**Work instruction:**
Restate all of the entries exactly, dropping any pictures they hold.

(Saved entries)
***

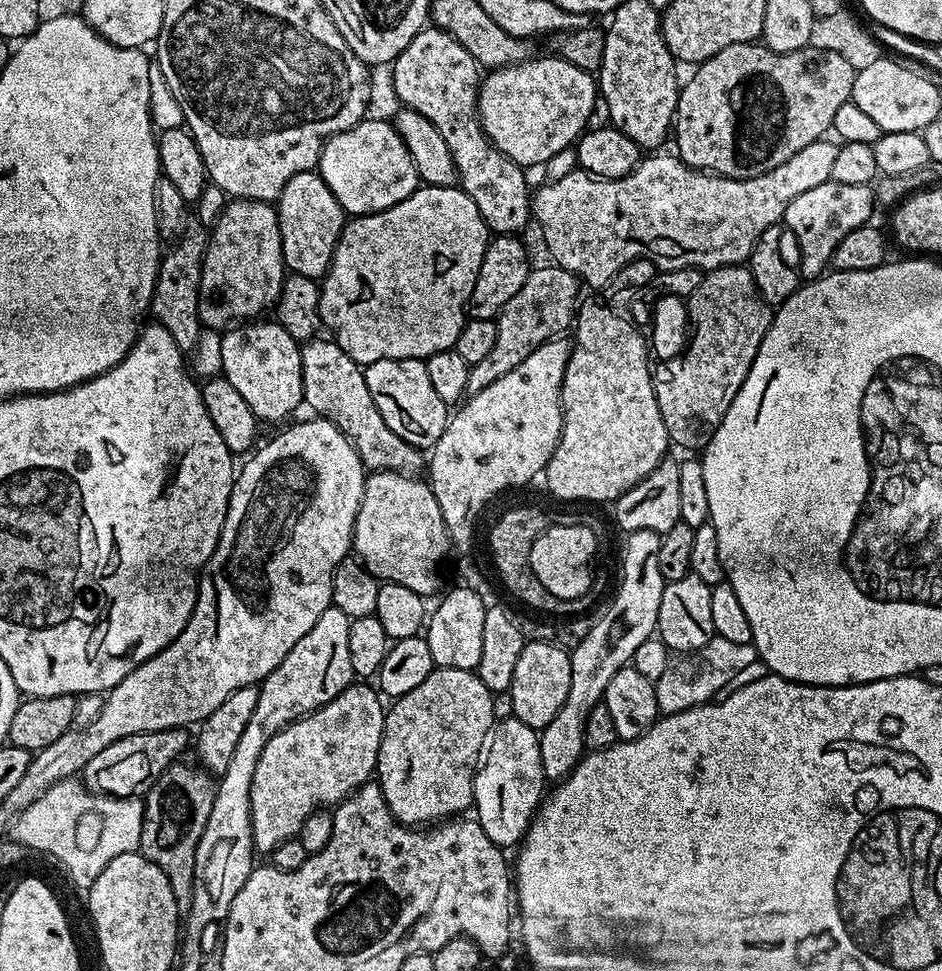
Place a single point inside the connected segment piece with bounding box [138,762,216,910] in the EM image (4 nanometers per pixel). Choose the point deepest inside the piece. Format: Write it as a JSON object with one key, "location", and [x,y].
{"location":[177,806]}

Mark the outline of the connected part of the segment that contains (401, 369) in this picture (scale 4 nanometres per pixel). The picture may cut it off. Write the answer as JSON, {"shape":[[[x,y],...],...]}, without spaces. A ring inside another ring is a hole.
{"shape":[[[379,360],[364,368],[364,377],[366,387],[370,389],[370,398],[374,398],[374,406],[378,406],[378,414],[382,414],[386,426],[390,426],[402,442],[410,442],[410,446],[421,450],[430,450],[438,438],[442,438],[450,408],[442,402],[442,398],[438,398],[423,360]]]}

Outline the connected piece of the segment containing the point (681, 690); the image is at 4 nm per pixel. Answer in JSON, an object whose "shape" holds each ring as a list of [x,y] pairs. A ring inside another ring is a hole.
{"shape":[[[717,635],[713,636],[710,642],[706,642],[706,646],[700,648],[695,660],[696,664],[690,665],[689,668],[669,666],[666,674],[662,674],[662,678],[654,682],[658,706],[663,715],[678,714],[694,706],[713,703],[725,690],[739,685],[749,675],[747,672],[758,664],[756,647],[751,643],[726,642],[726,638]]]}

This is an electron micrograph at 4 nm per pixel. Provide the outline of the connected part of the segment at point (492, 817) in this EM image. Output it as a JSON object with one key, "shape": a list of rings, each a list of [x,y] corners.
{"shape":[[[517,716],[496,720],[486,741],[482,763],[477,767],[472,791],[474,819],[486,830],[486,838],[498,848],[515,849],[527,834],[532,817],[546,795],[544,784],[546,777],[537,729],[526,726]]]}

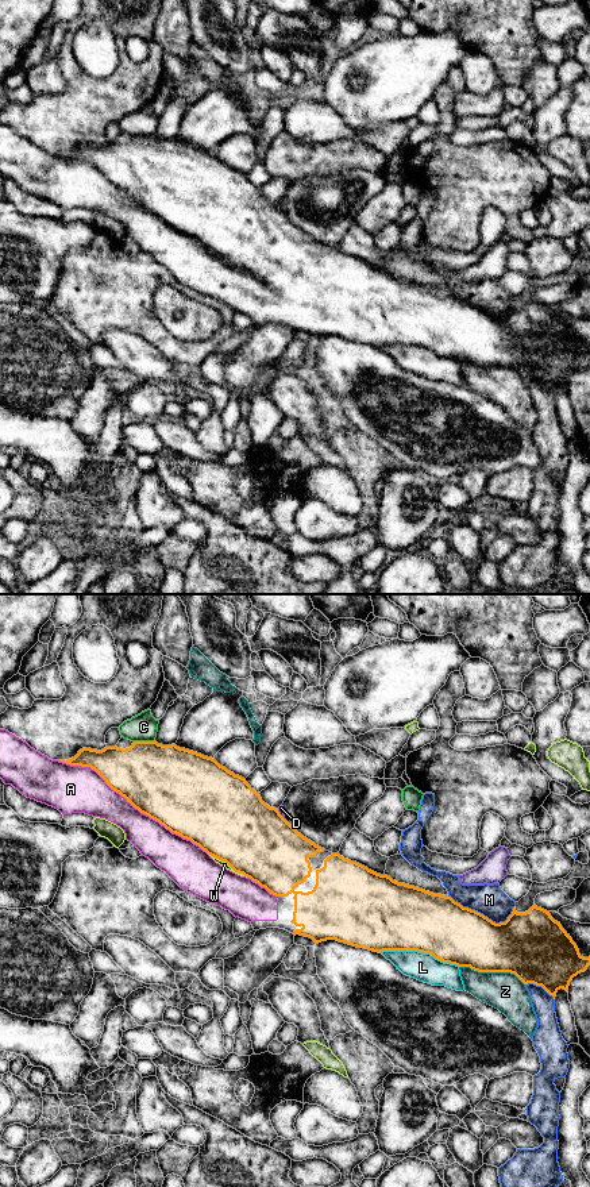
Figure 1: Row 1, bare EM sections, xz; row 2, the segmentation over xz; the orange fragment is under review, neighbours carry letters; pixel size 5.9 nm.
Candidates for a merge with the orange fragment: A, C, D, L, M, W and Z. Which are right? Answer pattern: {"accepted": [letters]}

***

**Exercise result:**
Place a single point inside the connected segment piece with bounding box [138,762,216,910] in the EM image (4 nanometers per pixel). Choose the point deepest inside the piece. Format: Write it as a JSON object with one key, "location", and [x,y].
{"location":[177,806]}

Mark the outline of the connected part of the segment that contains (401, 369) in this picture (scale 4 nanometres per pixel). The picture may cut it off. Write the answer as JSON, {"shape":[[[x,y],...],...]}, without spaces. A ring inside another ring is a hole.
{"shape":[[[379,360],[364,368],[364,377],[366,387],[370,389],[370,398],[374,398],[374,406],[378,406],[378,414],[382,414],[386,426],[390,426],[402,442],[410,442],[410,446],[421,450],[430,450],[438,438],[442,438],[450,408],[442,402],[442,398],[438,398],[423,360]]]}

Outline the connected piece of the segment containing the point (681, 690); the image is at 4 nm per pixel. Answer in JSON, an object whose "shape" holds each ring as a list of [x,y] pairs. A ring inside another ring is a hole.
{"shape":[[[717,635],[713,636],[710,642],[706,642],[706,646],[700,648],[695,660],[696,664],[690,665],[689,668],[669,666],[666,674],[662,674],[662,678],[654,682],[658,706],[663,715],[678,714],[694,706],[713,703],[725,690],[739,685],[749,675],[747,672],[758,664],[756,647],[751,643],[726,642],[726,638]]]}

This is an electron micrograph at 4 nm per pixel. Provide the outline of the connected part of the segment at point (492, 817) in this EM image. Output it as a JSON object with one key, "shape": a list of rings, each a list of [x,y] corners.
{"shape":[[[517,716],[496,720],[486,741],[482,763],[477,767],[472,791],[474,819],[486,830],[486,838],[498,848],[515,849],[527,834],[532,817],[546,795],[544,784],[546,777],[537,729],[526,726]]]}

Figure 1: Row 1, bare EM sections, xz; row 2, the segmentation over xz; the orange fragment is under review, neighbours carry letters; pixel size 5.9 nm.
Candidates for a merge with the orange fragment: A, C, D, L, M, W and Z. Which are right? Answer pattern: {"accepted": [letters]}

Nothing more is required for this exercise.